• REQUIREMENT
Return the full forum thread on keeping Parmigiano Reggiano fresh, word for word.

I found this in another food site and have copied it below:

How to keep Parmigiano Reggiano fresh 
by Rob Gavel

Tightly wrap your wedge of Parmigiano in foil and store it in a dry section of your refrigerator's vegetable crisper. It will keep its best flavor for about a month. If the cheese dries out during storage, wrap it in a moist paper towel and then in foil for a day before rewrapping just in foil. Freezing isn't recommended.
</SPAN>

From _Fine Cooking #53_


----------



## Candocook (Jan 25, 2007)

Barbara said:
			
		

> I have been wanting a vacuum seal - you give me a good reason to get one. Any tips on which one to buy?


 
As GB says, the Tilia is the FoodSaver brand and I think the one to get. I have had 3 now. They are readily available for big discounts in lots of places.
My first one-many years ago--was the very basic one. Just drew the vacuum and worked very well (until it didn't!! I think it might be reclaimable).  THe next one was one with all the bells and whistles that allow you to seal in canisters at not a full vacuum (saves strawberries, lettuce, etc.). That one really never worked particularly well for me--particularly the canister seals. It finally just stopped.

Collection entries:
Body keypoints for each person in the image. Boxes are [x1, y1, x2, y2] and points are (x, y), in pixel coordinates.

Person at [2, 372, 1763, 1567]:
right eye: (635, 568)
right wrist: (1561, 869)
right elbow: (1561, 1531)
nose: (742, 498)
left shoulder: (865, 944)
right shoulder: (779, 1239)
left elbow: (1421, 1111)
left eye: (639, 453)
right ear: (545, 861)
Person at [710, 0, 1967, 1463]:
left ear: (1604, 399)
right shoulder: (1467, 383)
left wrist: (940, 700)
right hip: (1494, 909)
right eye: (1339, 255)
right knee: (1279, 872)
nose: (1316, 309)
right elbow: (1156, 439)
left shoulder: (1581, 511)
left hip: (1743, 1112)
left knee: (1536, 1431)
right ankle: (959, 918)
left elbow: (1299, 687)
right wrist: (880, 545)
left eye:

• RESPONSE BELOW
I found this in another food site and have copied it below:

How to keep Parmigiano Reggiano fresh 
by Rob Gavel

Tightly wrap your wedge of Parmigiano in foil and store it in a dry section of your refrigerator's vegetable crisper. It will keep its best flavor for about a month. If the cheese dries out during storage, wrap it in a moist paper towel and then in foil for a day before rewrapping just in foil. Freezing isn't recommended.
</SPAN>

From _Fine Cooking #53_


----------



## Candocook (Jan 25, 2007)

Barbara said:
			
		

> I have been wanting a vacuum seal - you give me a good reason to get one. Any tips on which one to buy?


 
As GB says, the Tilia is the FoodSaver brand and I think the one to get. I have had 3 now. They are readily available for big discounts in lots of places.
My first one-many years ago--was the very basic one. Just drew the vacuum and worked very well (until it didn't!! I think it might be reclaimable).  THe next one was one with all the bells and whistles that allow you to seal in canisters at not a full vacuum (saves strawberries, lettuce, etc.). That one really never worked particularly well for me--particularly the canister seals. It finally just stopped.